As for Dawson, whipsawed by two conflicting needs, for security and for love, she didn’t know what to think, how to feel. The night before had been wonderful, and this morning, at the Crapaud, she’d seen what she had hoped to see in Pender’s eyes, heard what she had hoped to hear in his voice. It was like that old Shirelles song, “Will You Still Love Me Tomorrow?” And although the L-word hadn’t made its first appearance yet, clearly the answer had been yes.
So happy as Dawson was to learn that the danger to herself and her neighbors had passed, her emotions were decidedly mixed. Because everybody knows that after the trouble in town is cleared up, the Lone Ranger always rides off into the sunset.
Holly had no such contradictory emotions. She had no reason to doubt what Detective Hamilton had said, and she couldn’t wait for things to get back to normal. Tomorrow morning, she’d work at the rest home. Tomorrow afternoon she’d work at Blue Valley. And tomorrow night, she promised herself, she would do something for herself: she would drop by the Beda Club and buy the new barmaid a drink.
Because if Holly had learned one lesson from this whole Machete Man episode, it was that old one about gathering rosebuds while ye may.
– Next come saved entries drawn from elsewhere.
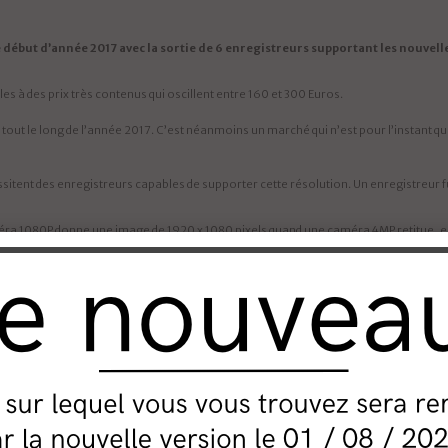
début d’année 2017 avec la sortie de 6 enregistreurs supportant les nouvel
 des prix très contenus qui oscillent entre 160 et 300 Euros.
ier tout le long de l’année 2017. C’est néanmoins un marché qui n’est pour l’instant 
ssitent des enregistreurs capables de supporter cette résolution. Un enregistreur f
améra 1080P donne une image de 1920 x 1080 pixels quand une caméra 4MP retitue, el
logique au HD (HDCVI notamment), les cadences d’enregistrement sont plus faibles
 limité à 12 quand la «norme» est de 25 images/seconde dans les résolutions inf
urmontée avec le 1080P et qu’il devrait en être de même avec le 4K. Il a en effet fal
ns allant jusqu’à 2.4 Mégapixels.
u format 4K
. En attendant, force est de constater le piqué d’images et le rendu in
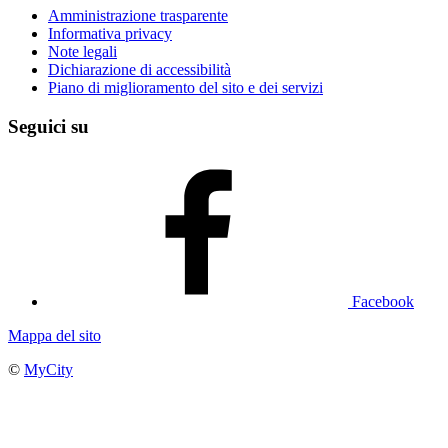
Amministrazione trasparente
Informativa privacy
Note legali
Dichiarazione di accessibilità
Piano di miglioramento del sito e dei servizi
Seguici su
Facebook
Mappa del sito
©
MyCity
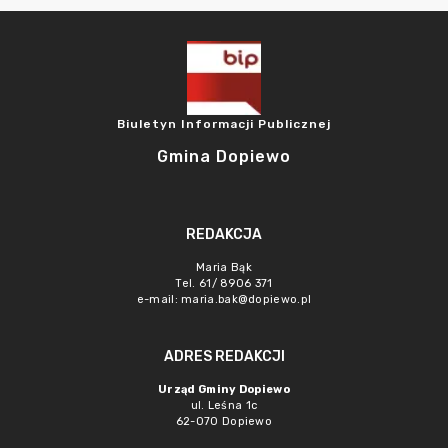
Biuletyn Informacji Publicznej
Gmina Dopiewo
REDAKCJA
Maria Bąk
Tel. 61/ 8906 371
e-mail:
maria.bak@dopiewo.pl
ADRES REDAKCJI
Urząd Gminy Dopiewo
ul. Leśna 1c
62-070 Dopiewo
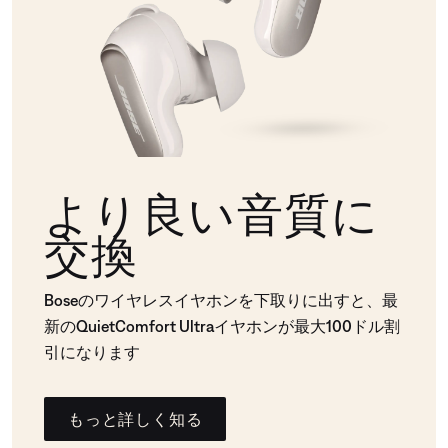
より良い音質に
交換
Boseのワイヤレスイヤホンを下取りに出すと、最
新のQuietComfort Ultraイヤホンが最大100ドル割
引になります
もっと詳しく知る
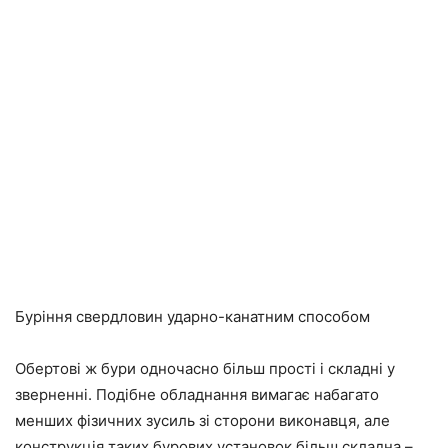
Буріння свердловин ударно-канатним способом
Обертові ж бури одночасно більш прості і складні у
зверненні. Подібне обладнання вимагає набагато
менших фізичних зусиль зі сторони виконавця, але
конструкція таких бурових установок більш складна –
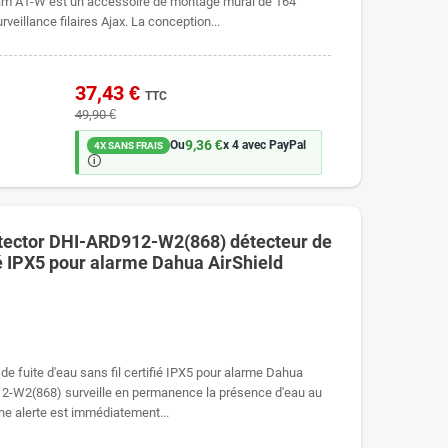
Cam A1-W est un accessoire de montage mural de 164
eillance filaires Ajax. La conception...
37,43 €
TTC
49,90 €
9,36 €
Ou
x 4 avec PayPal
4X SANS FRAIS
🛈
tector DHI-ARD912-W2(868) détecteur de
ifié IPX5 pour alarme Dahua AirShield
 fuite d'eau sans fil certifié IPX5 pour alarme Dahua
2-W2(868) surveille en permanence la présence d'eau au
une alerte est immédiatement...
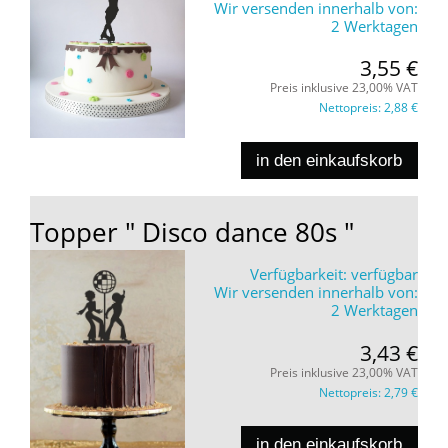
Wir versenden innerhalb von:
2 Werktagen
3,55 €
Preis inklusive 23,00% VAT
Nettopreis:
2,88 €
in den einkaufskorb
Topper " Disco dance 80s "
Verfügbarkeit:
verfügbar
Wir versenden innerhalb von:
2 Werktagen
3,43 €
Preis inklusive 23,00% VAT
Nettopreis:
2,79 €
in den einkaufskorb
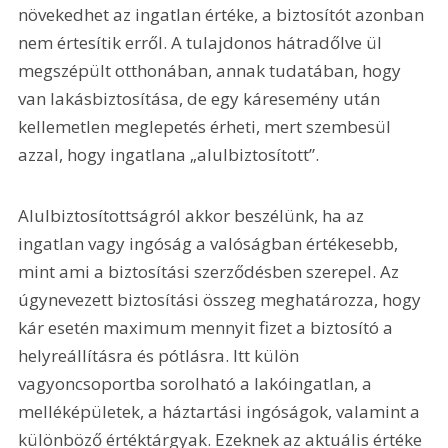
növekedhet az ingatlan értéke, a biztosítót azonban 
nem értesítik erről. A tulajdonos hátradőlve ül 
megszépült otthonában, annak tudatában, hogy 
van lakásbiztosítása, de egy káresemény után 
kellemetlen meglepetés érheti, mert szembesül 
azzal, hogy ingatlana „alulbiztosított”.
Alulbiztosítottságról akkor beszélünk, ha az 
ingatlan vagy ingóság a valóságban értékesebb, 
mint ami a biztosítási szerződésben szerepel. Az 
úgynevezett biztosítási összeg meghatározza, hogy 
kár esetén maximum mennyit fizet a biztosító a 
helyreállításra és pótlásra. Itt külön 
vagyoncsoportba sorolható a lakóingatlan, a 
melléképületek, a háztartási ingóságok, valamint a 
különböző értéktárgyak. Ezeknek az aktuális értéke 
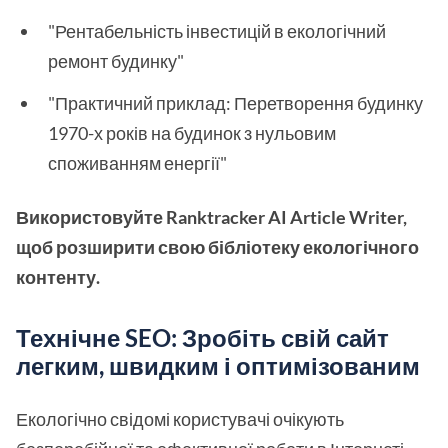
"Рентабельність інвестицій в екологічний
ремонт будинку"
"Практичний приклад: Перетворення будинку
1970-х років на будинок з нульовим
споживанням енергії"
Використовуйте Ranktracker AI Article Writer,
щоб розширити свою бібліотеку екологічного
контенту.
Технічне SEO: Зробіть свій сайт
легким, швидким і оптимізованим
Екологічно свідомі користувачі очікують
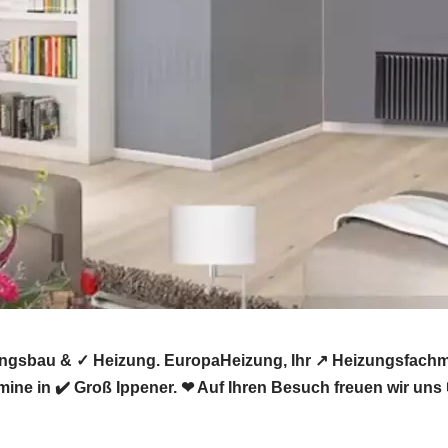
ungsbau & ✓ Heizung. EuropaHeizung, Ihr ↗️ Heizungsfach
ine in ✔️ Groß Ippener. ❤ Auf Ihren Besuch freuen wir uns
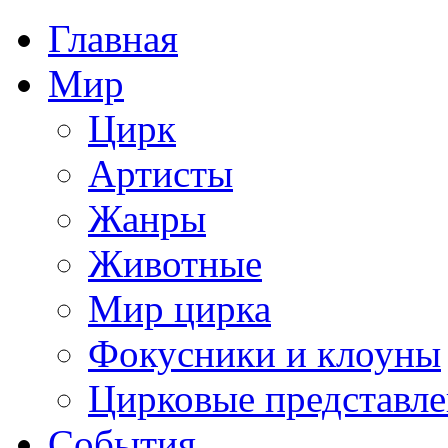
Главная
Мир
Цирк
Артисты
Жанры
Животные
Мир цирка
Фокусники и клоуны
Цирковые представл
События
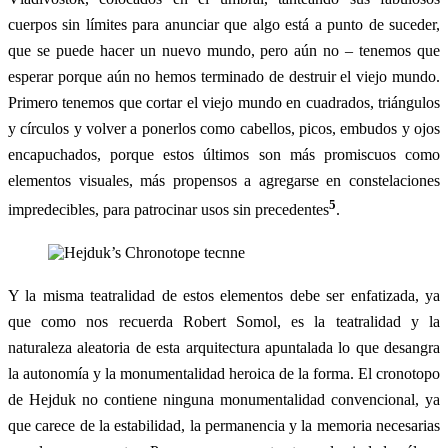
cuerpos sin límites para anunciar que algo está a punto de suceder,
que se puede hacer un nuevo mundo, pero aún no – tenemos que
esperar porque aún no hemos terminado de destruir el viejo mundo.
Primero tenemos que cortar el viejo mundo en cuadrados, triángulos
y círculos y volver a ponerlos como cabellos, picos, embudos y ojos
encapuchados, porque estos últimos son más promiscuos como
elementos visuales, más propensos a agregarse en constelaciones
5
impredecibles, para patrocinar usos sin precedentes
.
Y la misma teatralidad de estos elementos debe ser enfatizada, ya
que como nos recuerda Robert Somol, es la teatralidad y la
naturaleza aleatoria de esta arquitectura apuntalada lo que desangra
la autonomía y la monumentalidad heroica de la forma. El cronotopo
de Hejduk no contiene ninguna monumentalidad convencional, ya
que carece de la estabilidad, la permanencia y la memoria necesarias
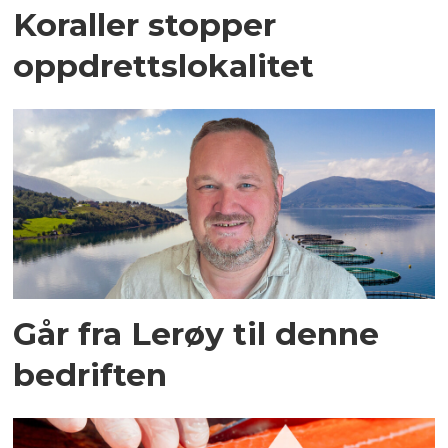
Koraller stopper
oppdrettslokalitet
Går fra Lerøy til denne
bedriften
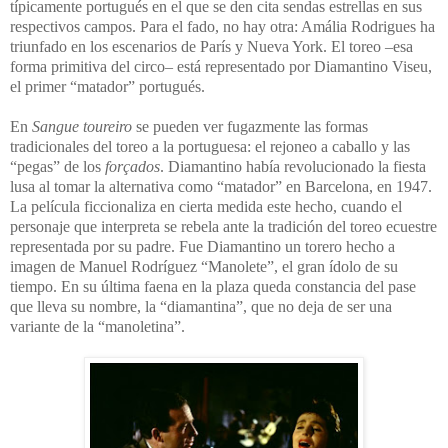
típicamente portugués en el que se den cita sendas estrellas en sus
respectivos campos. Para el fado, no hay otra: Amália Rodrigues ha
triunfado en los escenarios de París y Nueva York. El toreo –esa
forma primitiva del circo– está representado por Diamantino Viseu,
el primer “matador” portugués.
En
Sangue toureiro
se pueden ver fugazmente las formas
tradicionales del toreo a la portuguesa: el rejoneo a caballo y las
“pegas” de los
forçados
. Diamantino había revolucionado la fiesta
lusa al tomar la alternativa como “matador” en Barcelona, en 1947.
La película ficcionaliza en cierta medida este hecho, cuando el
personaje que interpreta se rebela ante la tradición del toreo ecuestre
representada por su padre. Fue Diamantino un torero hecho a
imagen de Manuel Rodríguez “Manolete”, el gran ídolo de su
tiempo. En su última faena en la plaza queda constancia del pase
que lleva su nombre, la “diamantina”, que no deja de ser una
variante de la “manoletina”.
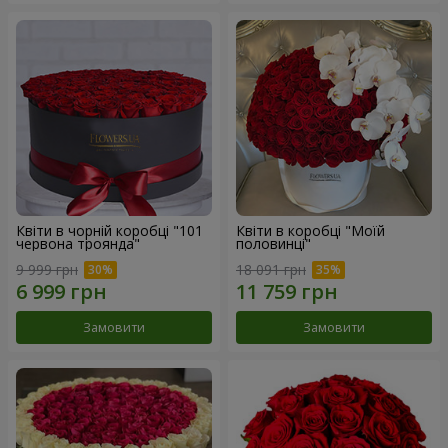
Квіти в чорній коробці "101
Квіти в коробці "Моїй
червона троянда"
половинці"
9 999 грн
18 091 грн
Замовити
Замовити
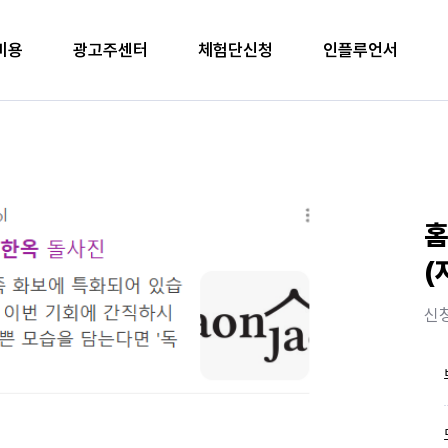
비용
광고주센터
체험단신청
인플루언서
홈
(
신청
And if Holly was any judge of women, that new barmaid, whom she’d met at the clothing optional beach at Smuggler’s Cove yesterday-the one with the butch haircut and the killer bod, who claimed to own all of Tracy Chapman’s CDs, and to have seen every movie Jodi Foster had ever made-was a rosebud ripe for the picking.
2
With time running out and the rain still coming down, Pender raided the equipment locker for binoculars and stopped off at the island’s only 7-Eleven for sandwiches and a thermosful of coffee before driving out to the Great House.